Turn the entries below into a JSON list of strings, one string per line, starting at the line that has "scientific name: Sorghastrum nutans" and stopping after the last line of the entries. Skip blank lines and leave the pictures out.

---*---

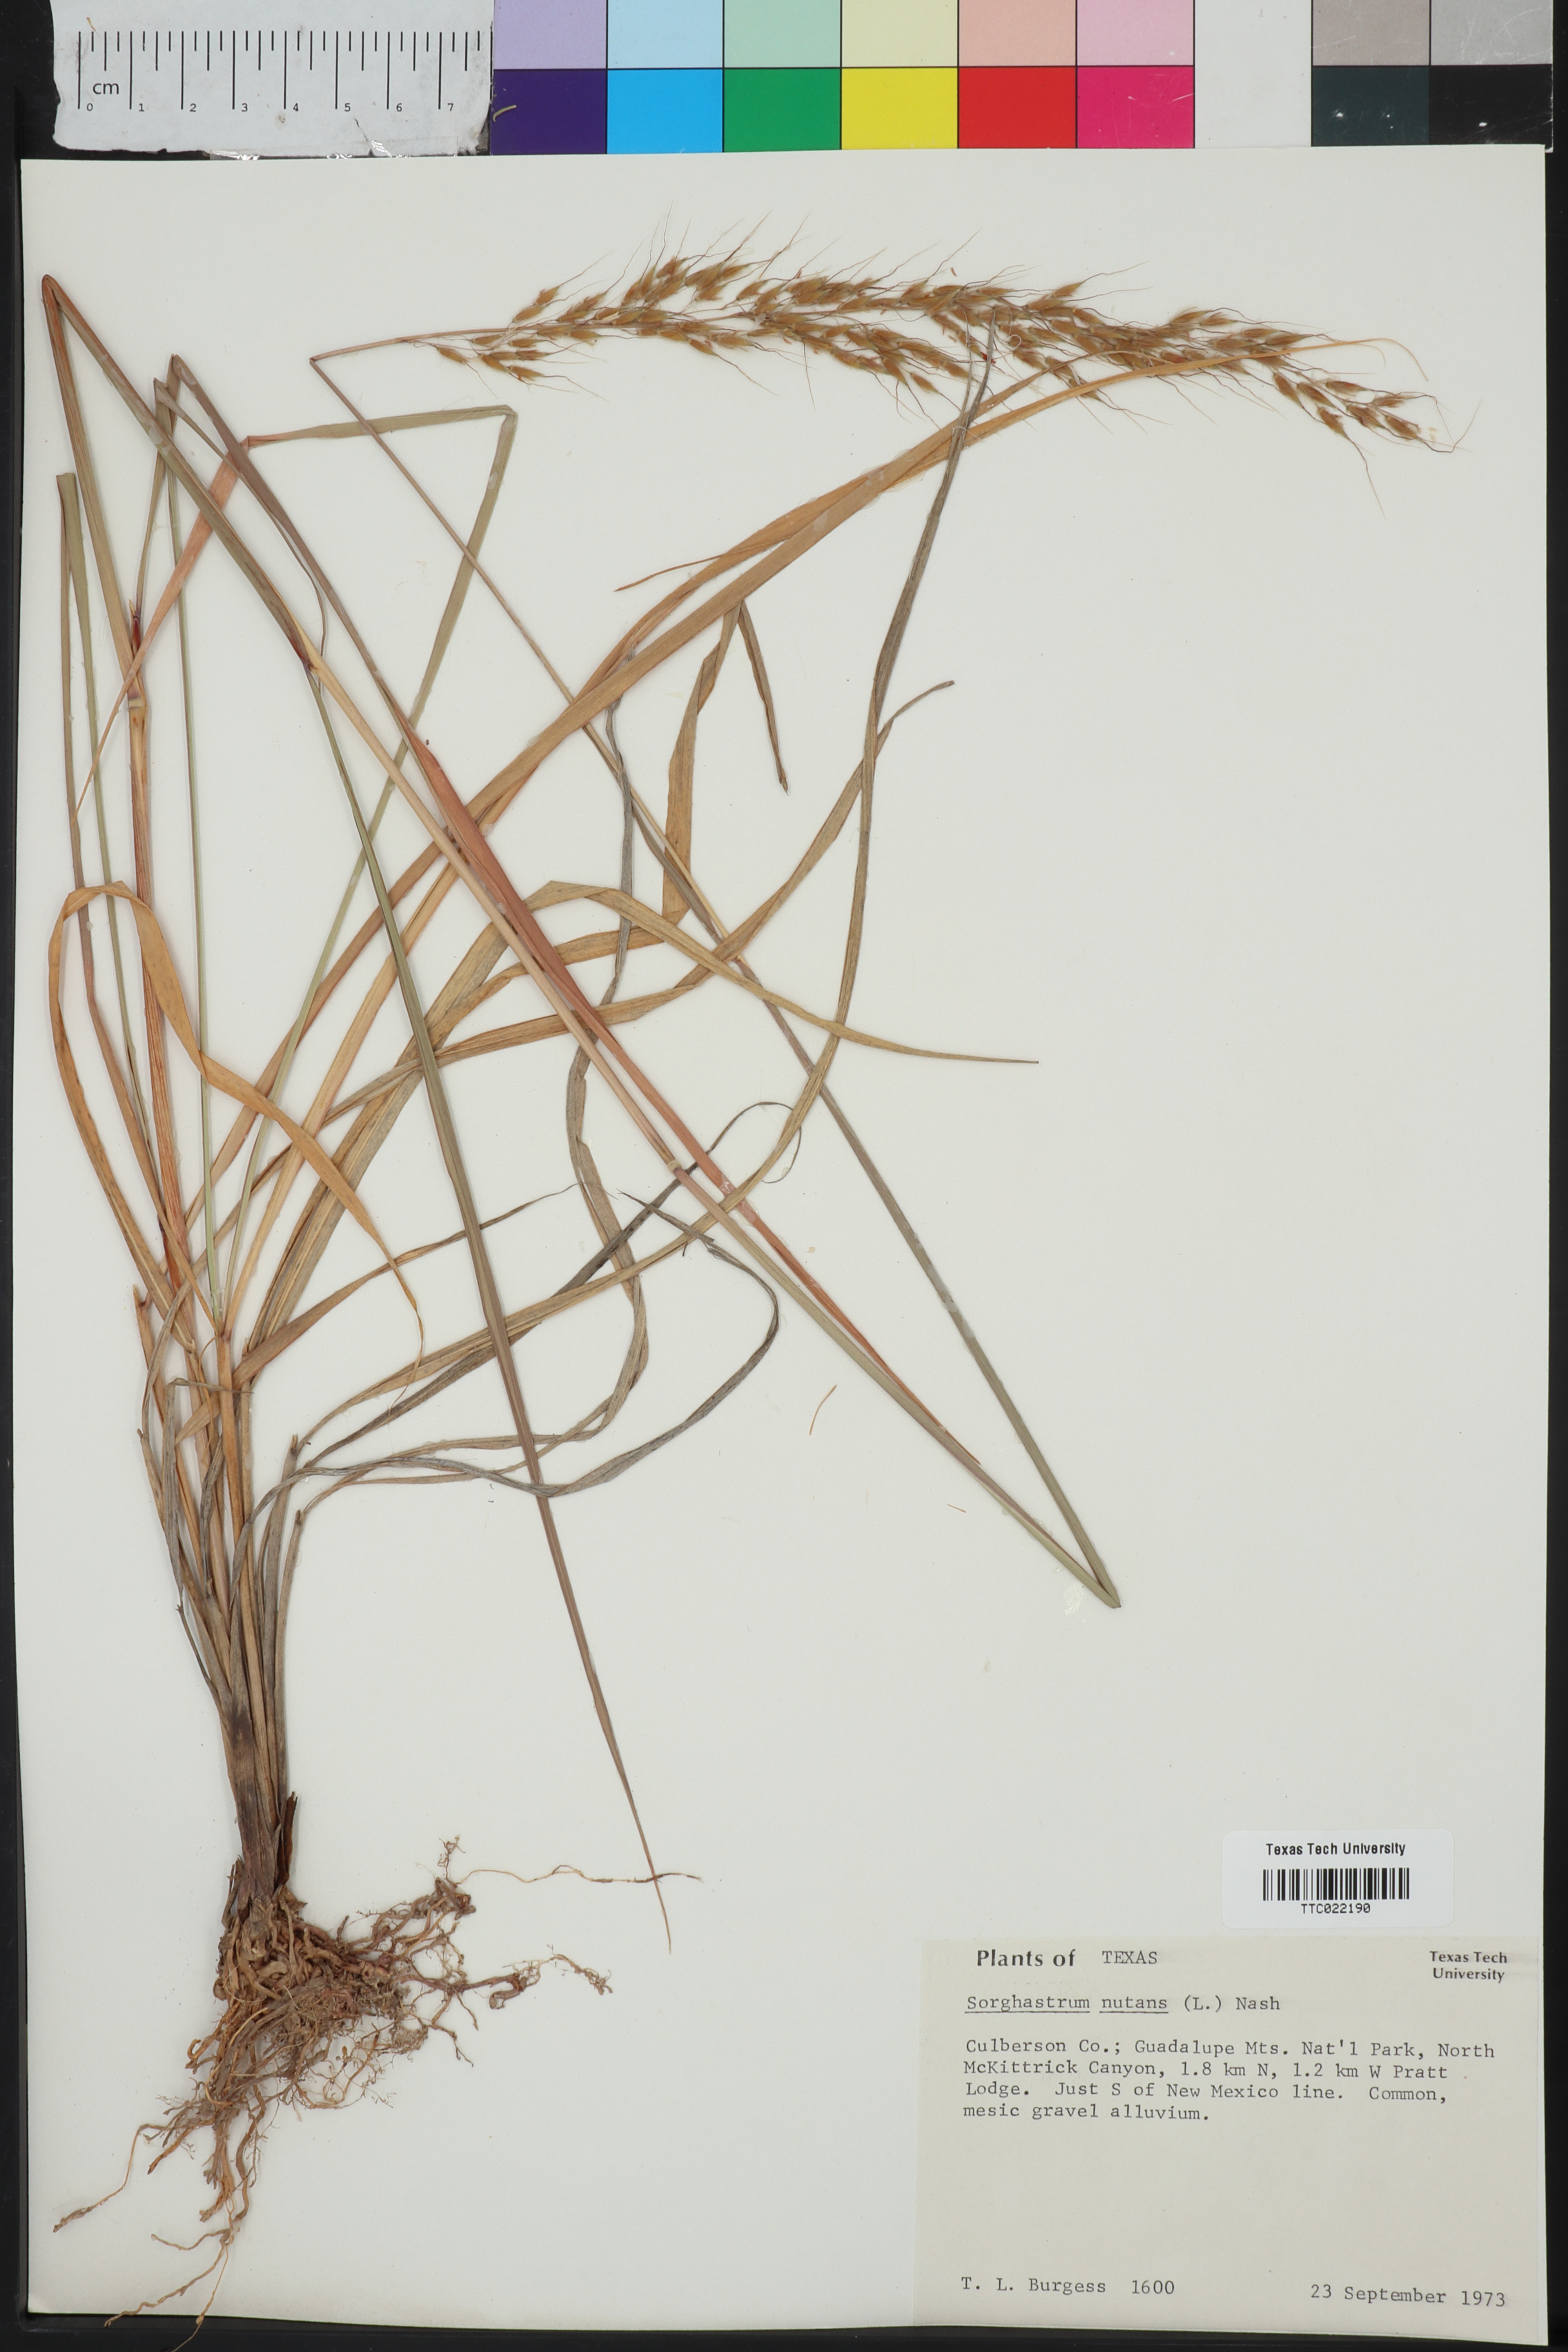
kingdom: Plantae
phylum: Tracheophyta
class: Liliopsida
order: Poales
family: Poaceae
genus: Sorghastrum
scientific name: Sorghastrum nutans
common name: Indian grass
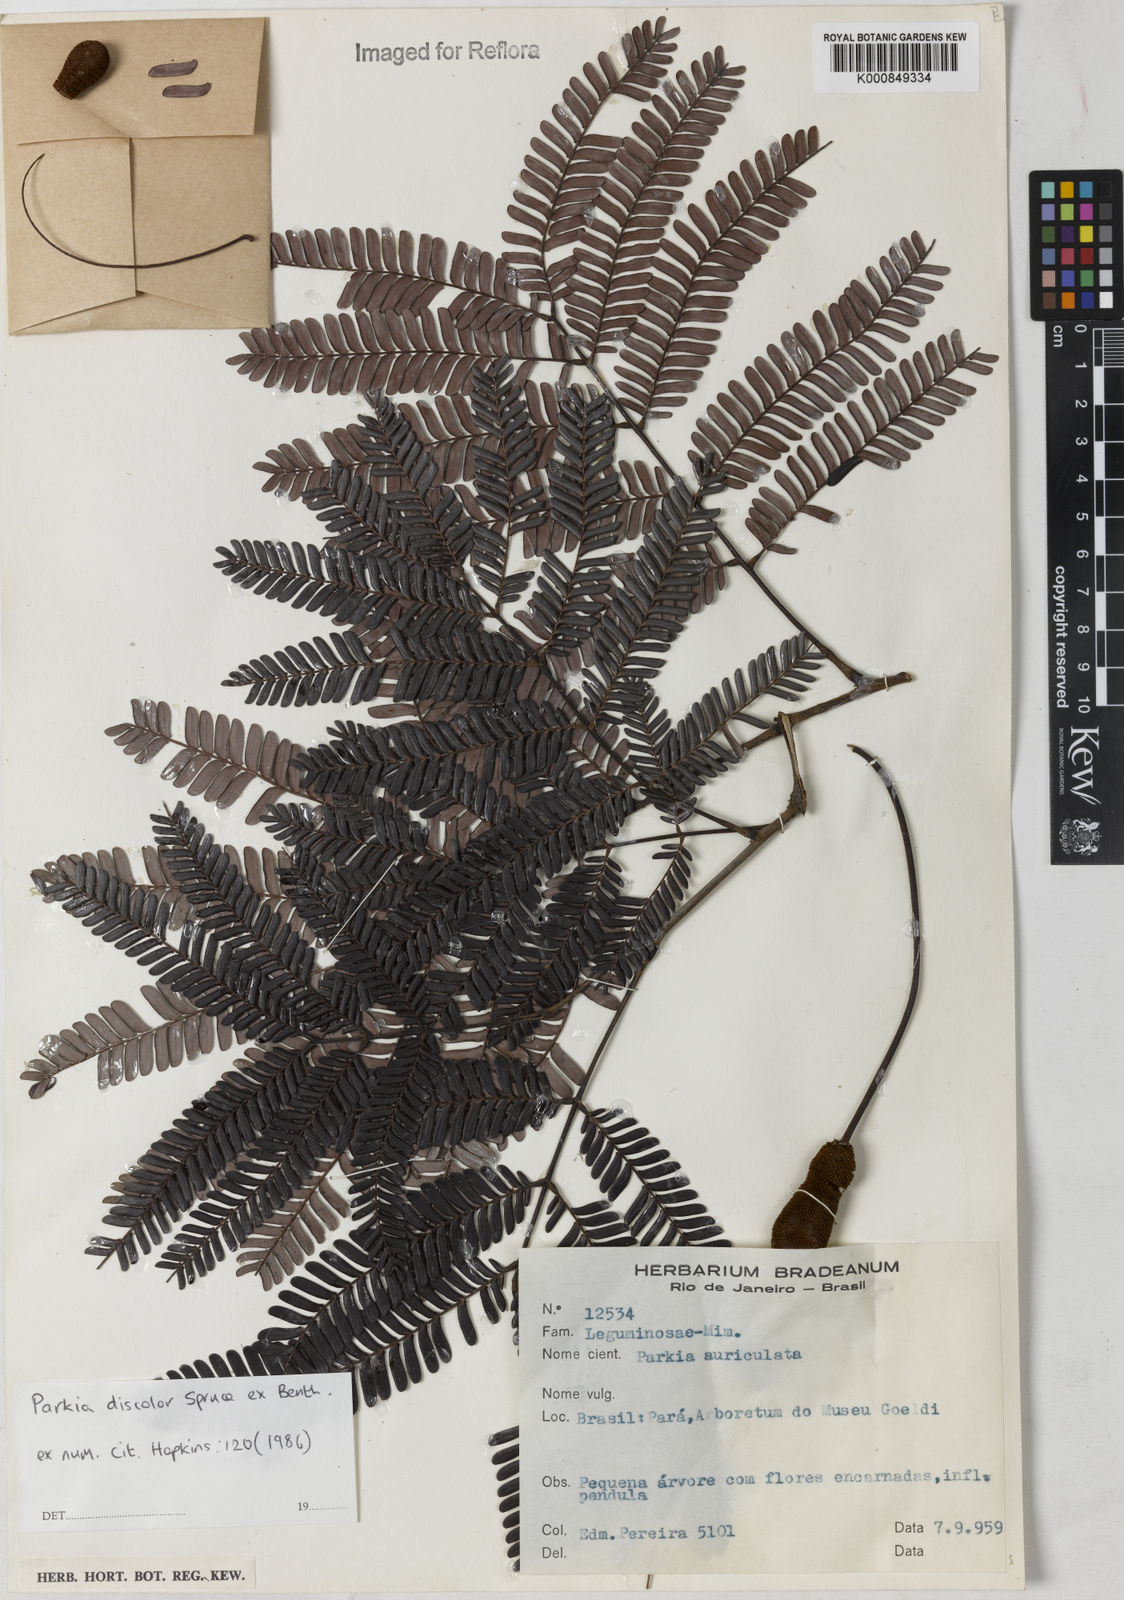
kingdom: Plantae
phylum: Tracheophyta
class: Magnoliopsida
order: Fabales
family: Fabaceae
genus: Parkia
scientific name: Parkia discolor
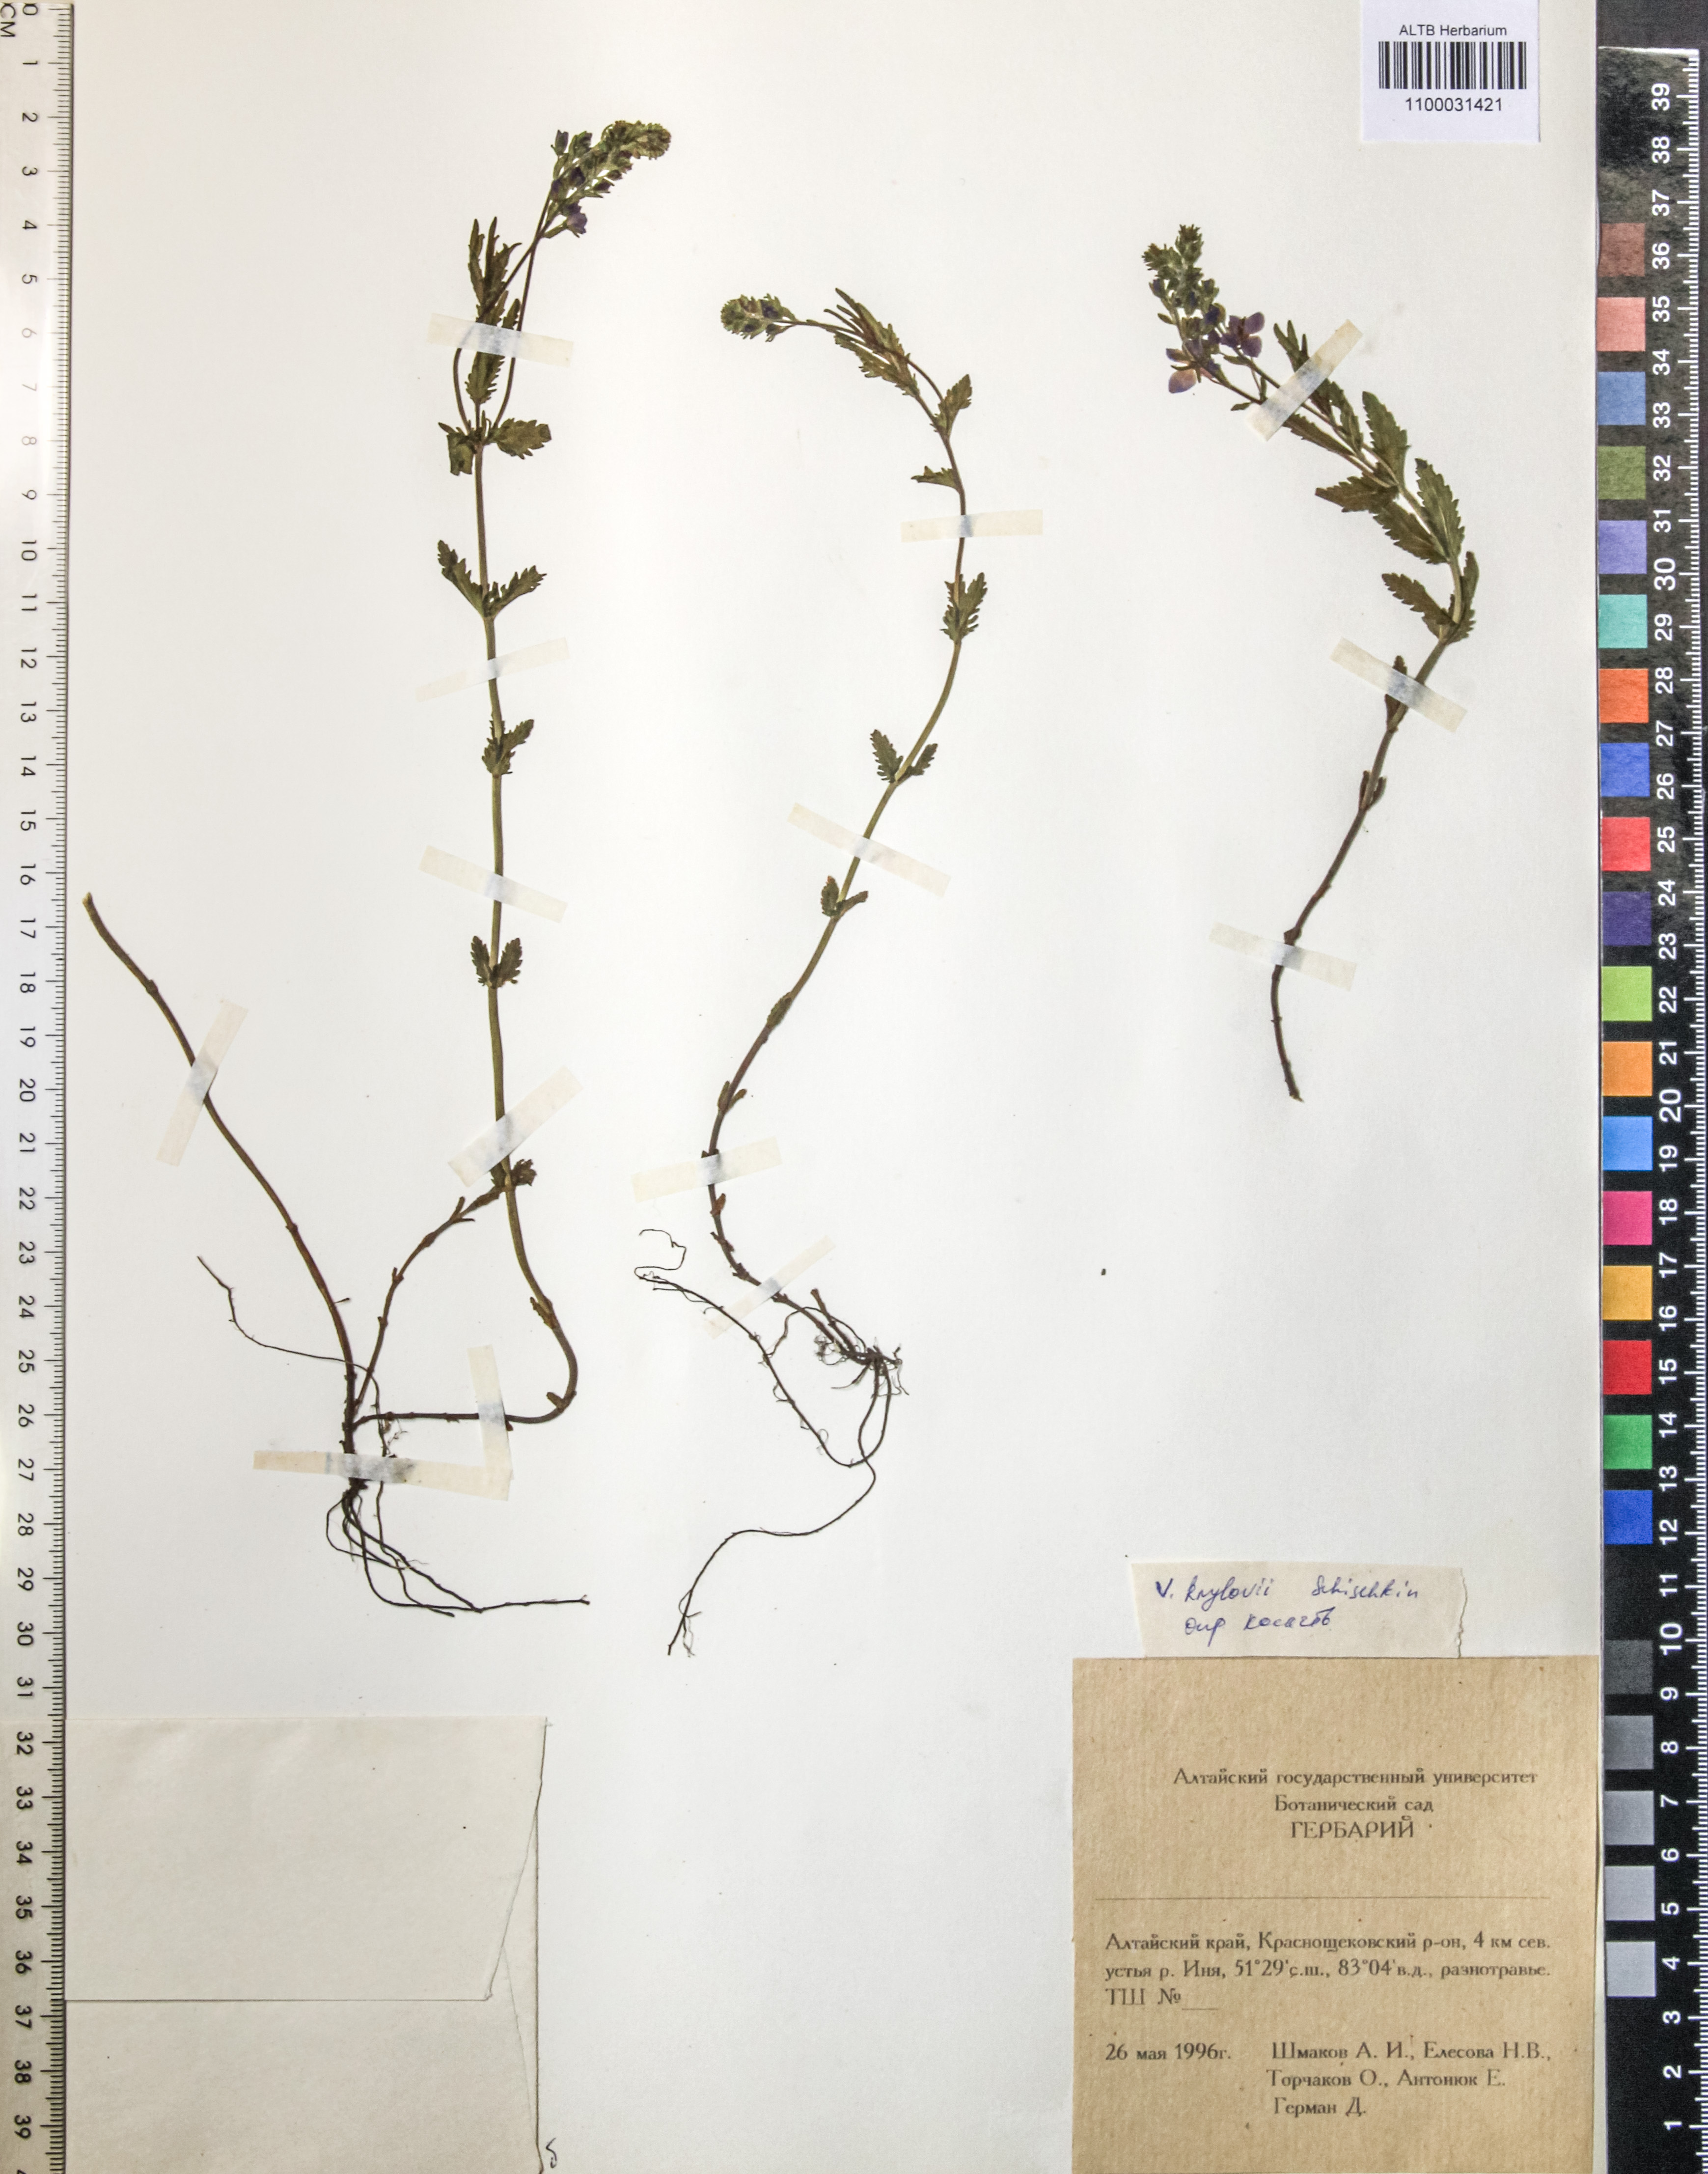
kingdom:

---*---

- [Completed exercise]:
[
  "scientific name: Sorghastrum nutans",
  "common name: Indian grass",
  "kingdom: Plantae",
  "phylum: Tracheophyta",
  "class: Magnoliopsida",
  "order: Fabales",
  "family: Fabaceae",
  "genus: Parkia",
  "scientific name: Parkia discolor",
  "kingdom:"
]